Problem: Please copy, exactly as written, the span from the first line below to the line that contains "Norway. Some of", including both, and skip the pictures.
Segment Start: Supplied entries
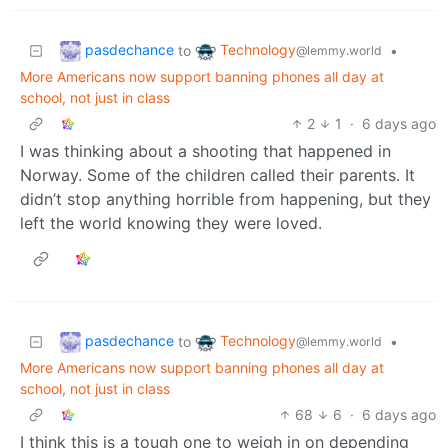
pasdechance
Technology
to
•
@lemmy.world
More Americans now support banning phones all day at
school, not just in class
2
1
·
6 days ago
I was thinking about a shooting that happened in
Norway. Some of the children called their parents. It
didn’t stop anything horrible from happening, but they
left the world knowing they were loved.
pasdechance
Technology
to
•
@lemmy.world
More Americans now support banning phones all day at
school, not just in class
68
6
·
6 days ago
I think this is a tough one to weigh in on depending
Segment End: Supplied entries
Exercise solution:
pasdechance
Technology
to
•
@lemmy.world
More Americans now support banning phones all day at
school, not just in class
2
1
·
6 days ago
I was thinking about a shooting that happened in
Norway. Some of the children called their parents. It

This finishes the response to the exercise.